October 23, 2023
(LOS ANGELES) — Amid the hustle of New York City, where access to a public restroom is a rare find, Theodora “Teddy” Siegel champions the cause as an advocacy journalist, drawing attention to the issue with her Got2GoNYC initiative.
In 2021, during the height of COVID-19, Siegel grew frustrated over New York City’s scarcity of free and accessible public restrooms.
Approximately, 15% of the U.S. population has irritable bowel syndrome, or IBS, according to a Johns Hopkins University page on the disease. Additionally, roughly 1.3% have been diagnosed with inflammatory bowel diseases like Crohn’s disease or colitis. Access to restrooms is a basic human right, yet many find stress in the lack of access, especially in major cities. It’s equally frustrating when one is asked to make a purchase to use the restroom.
When Siegel was asked to make a purchase to use a bathroom in Times Square she knew there was something fundamentally wrong. She began posting photos and videos of bathroom codes wherever she went. Followers of her Got2GoNYC platforms contributed with updates on codes, bathroom quality, and their experiences, boosting her profile.
With over 8.5 million residents, New York City has only 1,200 public restrooms. Siegel is advocating for that change, working with Manhattan Borough President Mark Levine and council members in New York City to address this infrastructure issue and public health concern. Thanks to Siegel’s advocacy, the city passed Intro 258, or “The Bathroom Bill.” This legislation mandates that the mayor must identify an agency to report on potential restroom locations in every ZIP code, the number of current operating facilities, and gather public input on new installations.
In January, Siegel penned an opinion piece for The New York Times titled “If New York Is So Great, Why Isn’t There Anywhere to Pee?” In it, she describes creating a Google map pinpointing public restrooms across New York’s boroughs.
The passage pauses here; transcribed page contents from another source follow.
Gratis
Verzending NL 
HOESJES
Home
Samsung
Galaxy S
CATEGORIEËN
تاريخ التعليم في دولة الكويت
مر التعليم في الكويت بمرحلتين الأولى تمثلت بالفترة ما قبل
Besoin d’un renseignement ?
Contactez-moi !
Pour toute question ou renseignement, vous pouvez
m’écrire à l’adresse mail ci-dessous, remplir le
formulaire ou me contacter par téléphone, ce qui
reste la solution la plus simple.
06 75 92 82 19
Her map is fully integrated with the app, ensuring immediate user access once they download the extension. Some of her most viewed social media videos are those where she rates public restrooms. Siegel shows the facilities, comments on accessibility, and gives her recommendations. She frequently spotlights the Bryant Park public bathroom as an ideal choice for those in Midtown, Manhattan.
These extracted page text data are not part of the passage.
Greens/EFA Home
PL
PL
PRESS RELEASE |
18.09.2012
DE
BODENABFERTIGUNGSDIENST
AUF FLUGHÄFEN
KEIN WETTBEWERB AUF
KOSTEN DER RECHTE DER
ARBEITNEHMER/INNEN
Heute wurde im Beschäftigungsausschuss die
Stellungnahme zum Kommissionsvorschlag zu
Recently Siegel began interviewing New Yorkers on the street about restroom scarcity and their experiences. She publishes stories on her website from those willing to share their stories in writing and keeps them anonymous. Siegel highlights the discrimination many people face as they seek public restroom access. One poignant story is from a Black delivery driver who works nights and struggles to find safe and nondiscriminatory bathrooms to use while on his shifts. What Siegel does might not fit the traditional mold, but it embodies advocacy journalism. She consistently presents accurate statistics and maintains source confidentiality. Siegel is using her platforms to influence and enact change.
Businesses may resent Teddy Siegel for sharing their restroom codes, and TikTok has taken down a number of her videos for unspecified reasons, but for many who view restroom access as a fundamental right, the ethical stance is clear.
Correction: An earlier version of this story reported that Siegel has irritable bowel syndrome when she has not been diagnosed with the disease.